Un couple de Colomars, commune limitrophe au nord de Nice, a découvert dimanche 10 août l'un de leurs deux boucs dévoré sur leur terrain de 7 000 m². L'animal avait disparu vendredi 7 août sur la corniche Antoine-Léon-Laugier. Selon Calvin Ferreira, l'un des propriétaires, il ne restait que la tête et les pattes de l'animal, la carcasse ayant été entièrement consommée par des vers. Le couple soupçonne un loup d'être à l'origine de cette attaque, une hypothèse renforcée par l'absence d'autres prédateurs plausibles dans la région.
Des indices qui pointent vers un loup
Calvin Ferreira, qui avait lancé un appel sur Facebook pour retrouver son bouc, affirme que l'attaque ne peut pas être le fait d'un chien errant, d'un renard ou d'un sanglier. « J'ai appelé la mairie, qui m'a passé la gendarmerie, qui m'a donné le numéro du lieutenant de louveterie, explique-t-il. Mais ils m'ont répondu qu'ils ne s'occupaient que des cas concernant les professionnels de l'élevage, et donc qu'il n'y aurait pas d'analyse. » Son mari, vétérinaire à Lingostière, a examiné le bouc et a constaté qu'il était « complètement déchiqueté ».
Des signalements précédents dans la commune
Ce n'est pas la première fois que le loup est suspecté à Colomars. En 2021, deux chèvres naines avaient été partiellement dévorées sur la commune, et les agriculteurs attribuaient ces attaques au loup. Dans la nuit du 21 au 22 mai 2024, un loup avait même été filmé par une caméra de surveillance à Colomars. La police a également confirmé au couple qu'un loup était probablement actif dans le secteur, ayant reçu plusieurs plaintes similaires. Cependant, en raison du statut protégé du loup, aucune intervention n'est possible.

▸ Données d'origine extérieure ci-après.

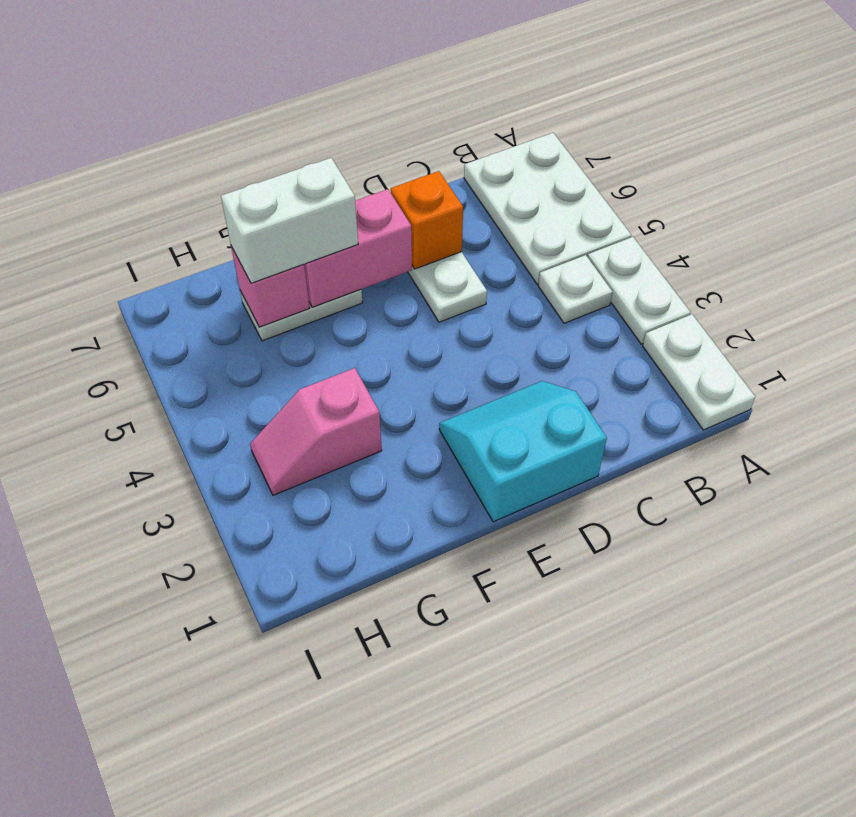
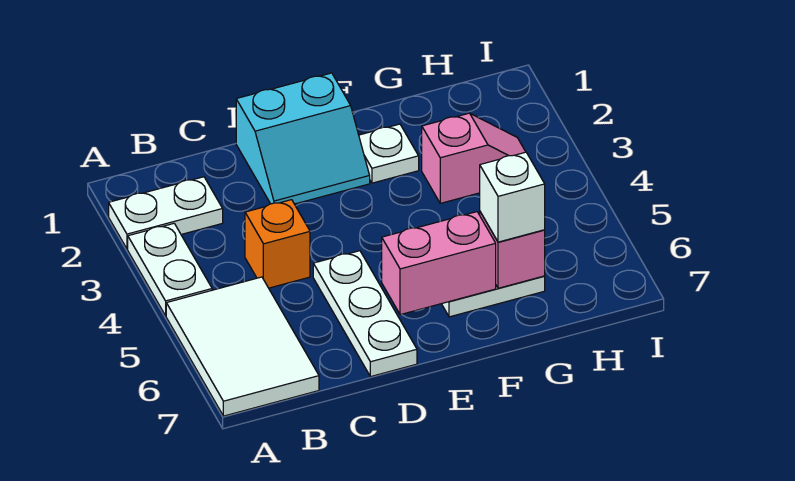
white 1x2 plate [643,314,755,430] -> white 1x2 plate turned to [109,177,223,249]
white 2x3 plate [464,133,632,284] -> white 2x3 tile [166,277,319,416]
white 1x1 plate [538,255,613,323] -> white 1x1 plate moved to [359,124,419,183]
orange 1x1 brick [391,171,463,269] -> orange 1x1 brick moved to [245,200,310,288]
white 1x2 brick [221,158,358,283] -> white 1x1 brick [480,152,545,242]

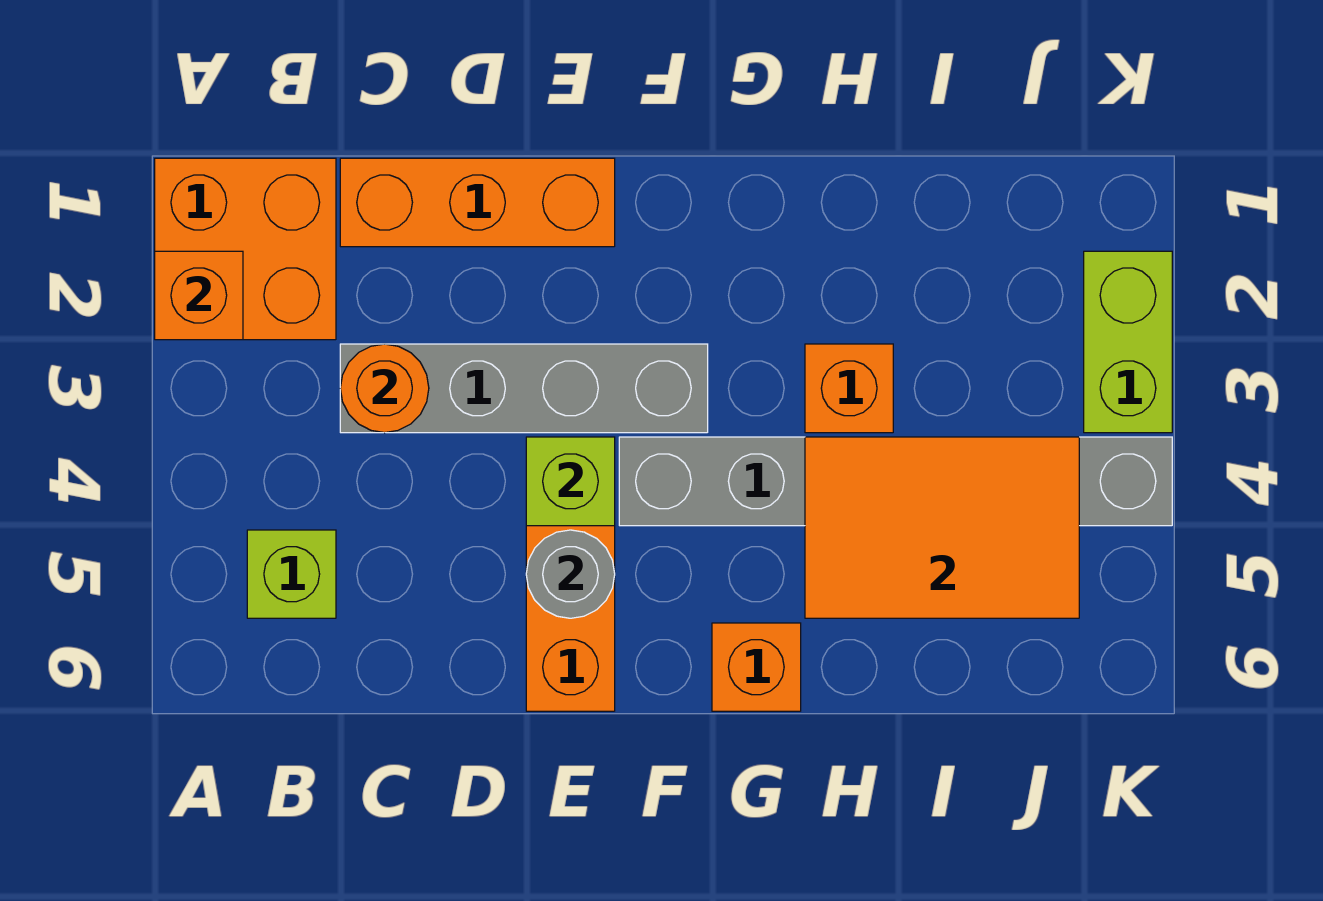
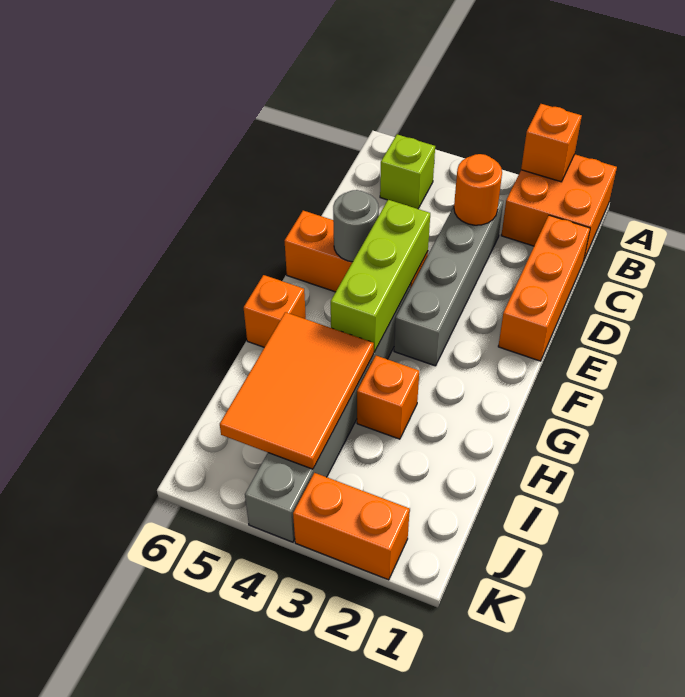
lime 1x1 brick [526,437,615,526] -> lime 1x3 brick [331,200,430,352]
lime 1x2 brick [1084,251,1172,433] -> orange 1x2 brick [293,473,410,580]

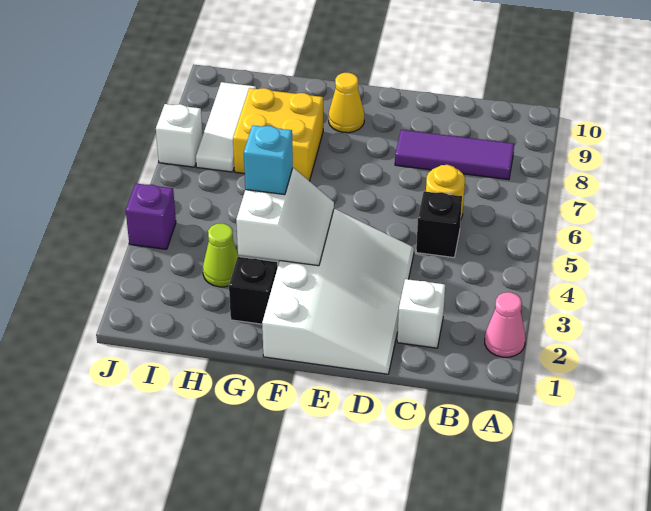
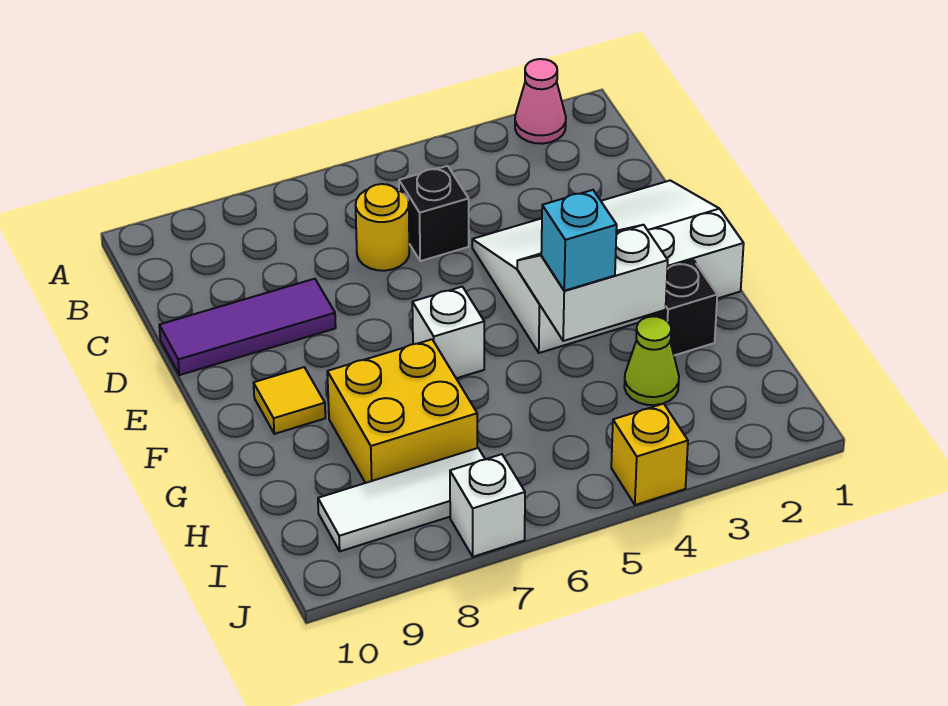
purple 1x3 tile [395,130,514,180] -> purple 1x3 tile turned to [159,279,336,375]
white 1x1 brick [397,279,445,348] -> white 1x1 brick moved to [412,287,484,378]
yellow 1x1 cone [329,73,364,133] -> yellow 1x1 tile [254,367,325,434]
purple 1x1 brick [126,184,176,249] -> yellow 1x1 brick [611,404,688,505]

Un deuxième bouc à placer en urgence
Le couple cherche désormais une solution pour le deuxième bouc, resté seul. « Comme le loup est encore par là, la pauvre bête, je ne peux pas la laisser comme ça, explique Calvin Ferreira. Donc j'essaye de trouver urgemment quelqu'un, une association idéalement, parce que les particuliers, je me méfie toujours. Un bouc, c'est pas comme un chien, ça prend de la place, il mange les arbres, les plantes, et il lui faut de l'espace. »
Un problème récurrent dans les Alpes-Maritimes
Cette attaque s'inscrit dans un contexte plus large de rapprochements entre la faune sauvage et les zones habitées. Dans le Mercantour, les signalements de loups, chiens, renards et sangliers se multiplient, selon un article récent. La protection stricte du loup en France complique la gestion des conflits, notamment pour les particuliers qui ne peuvent pas bénéficier des mêmes dispositifs que les éleveurs professionnels. Le couple de Colomars, comme d'autres habitants, reste sans recours face à cette situation.